WORK REQUIRED: Leaving pictures aside, set down each line exactly, from the first line of the data to the line with "missed or misconstrued", both included.

>>>

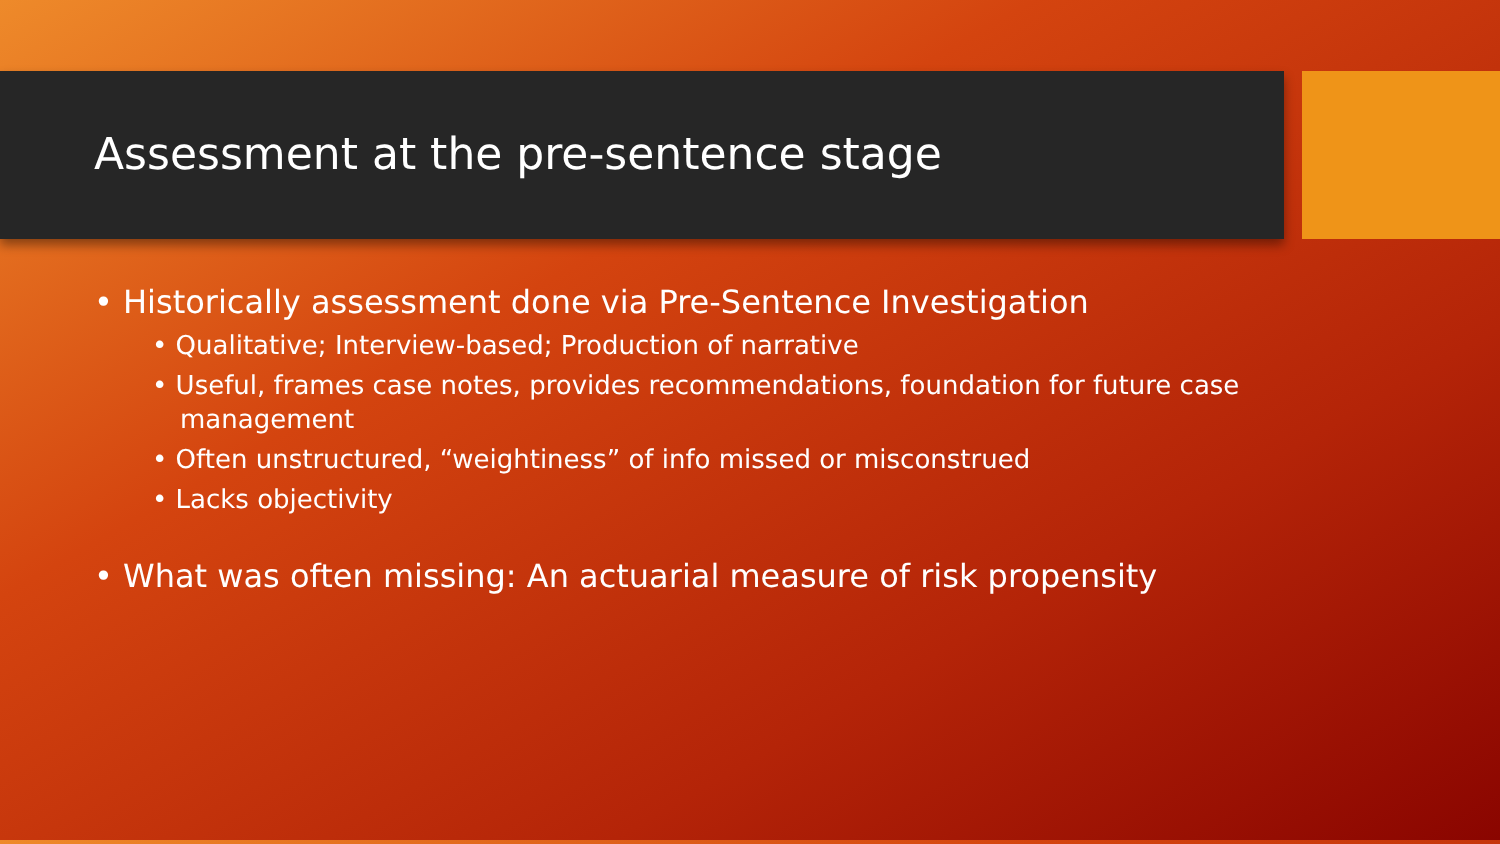Assessment at the pre-sentence stage
• Historically assessment done via Pre-Sentence Investigation
• Qualitative; Interview-based; Production of narrative
• Useful, frames case notes, provides recommendations, foundation for future case management
• Often unstructured, “weightiness” of info missed or misconstrued
• Lacks objectivity
• What was often missing: An actuarial measure of risk propensity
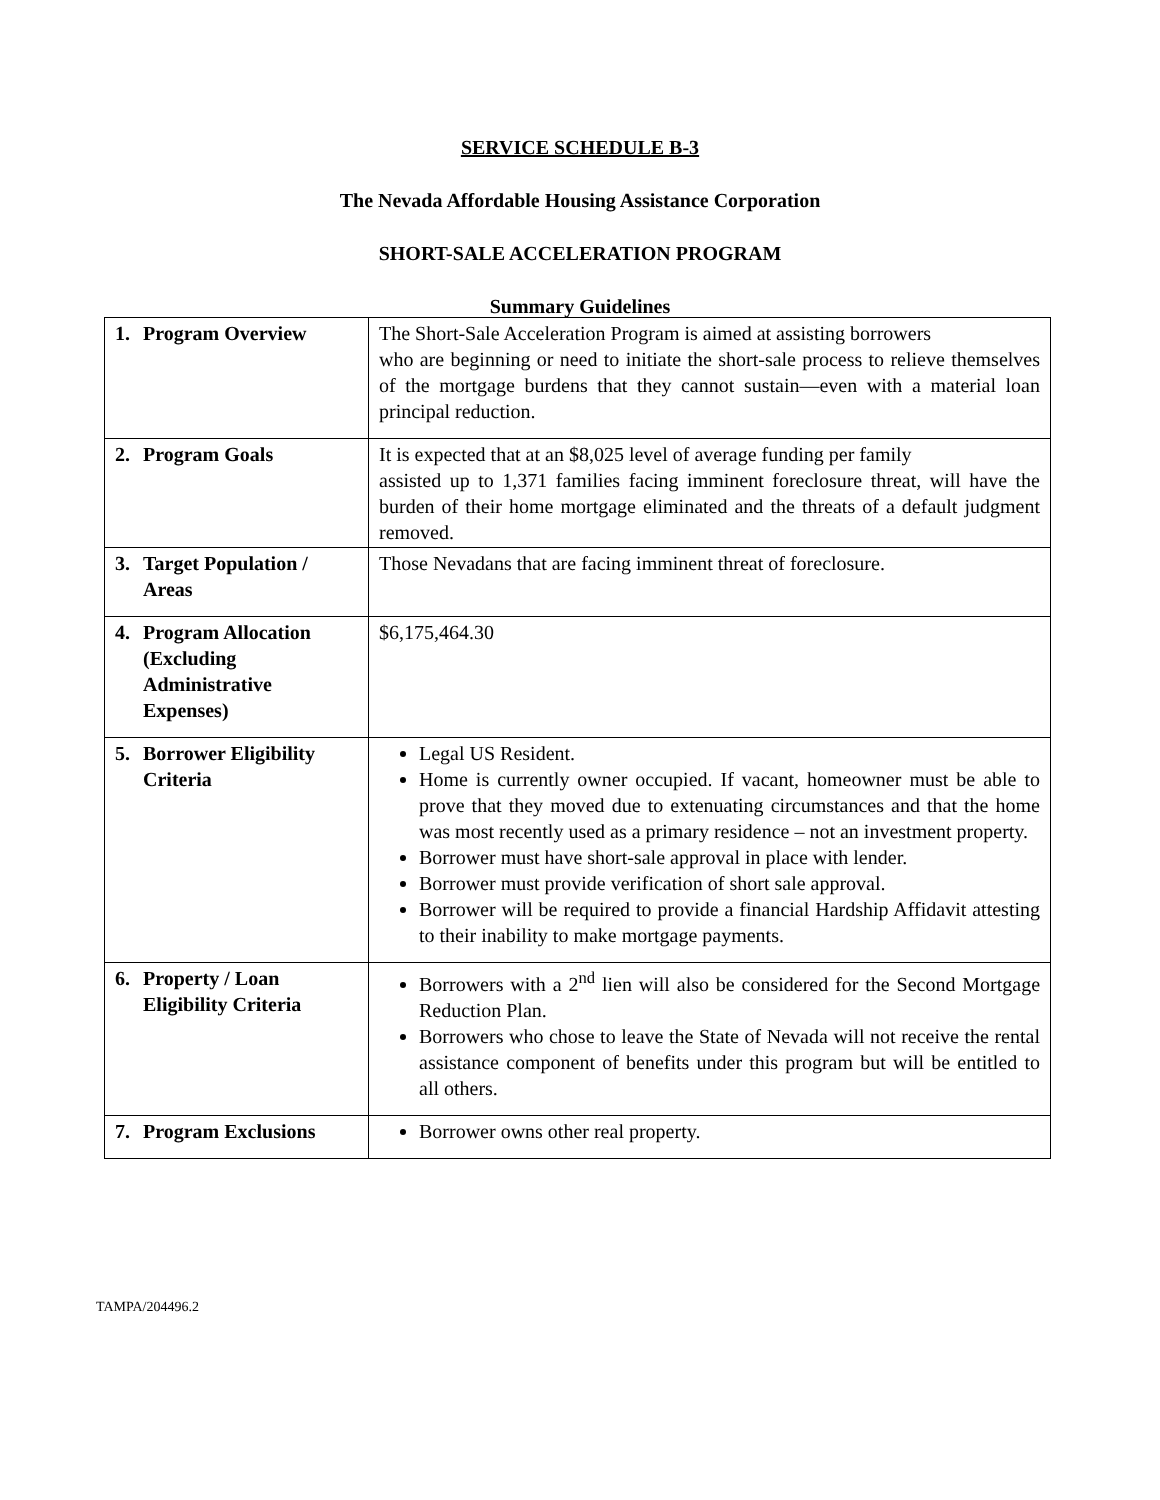SERVICE SCHEDULE B-3
The Nevada Affordable Housing Assistance Corporation
SHORT-SALE ACCELERATION PROGRAM
Summary Guidelines
| 1. Program Overview | The Short-Sale Acceleration Program is aimed at assisting borrowers who are beginning or need to initiate the short-sale process to relieve themselves of the mortgage burdens that they cannot sustain—even with a material loan principal reduction. |
| 2. Program Goals | It is expected that at an $8,025 level of average funding per family assisted up to 1,371 families facing imminent foreclosure threat, will have the burden of their home mortgage eliminated and the threats of a default judgment removed. |
| 3. Target Population / Areas | Those Nevadans that are facing imminent threat of foreclosure. |
| 4. Program Allocation (Excluding Administrative Expenses) | $6,175,464.30 |
| 5. Borrower Eligibility Criteria | Legal US Resident. Home is currently owner occupied. If vacant, homeowner must be able to prove that they moved due to extenuating circumstances and that the home was most recently used as a primary residence – not an investment property. Borrower must have short-sale approval in place with lender. Borrower must provide verification of short sale approval. Borrower will be required to provide a financial Hardship Affidavit attesting to their inability to make mortgage payments. |
| 6. Property / Loan Eligibility Criteria | Borrowers with a 2<sup>nd</sup> lien will also be considered for the Second Mortgage Reduction Plan. Borrowers who chose to leave the State of Nevada will not receive the rental assistance component of benefits under this program but will be entitled to all others. |
| 7. Program Exclusions | Borrower owns other real property. |
TAMPA/204496.2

<<<

EXERCISE RESPONSE:
Assessment at the pre-sentence stage
• Historically assessment done via Pre-Sentence Investigation
• Qualitative; Interview-based; Production of narrative
• Useful, frames case notes, provides recommendations, foundation for future case management
• Often unstructured, “weightiness” of info missed or misconstrued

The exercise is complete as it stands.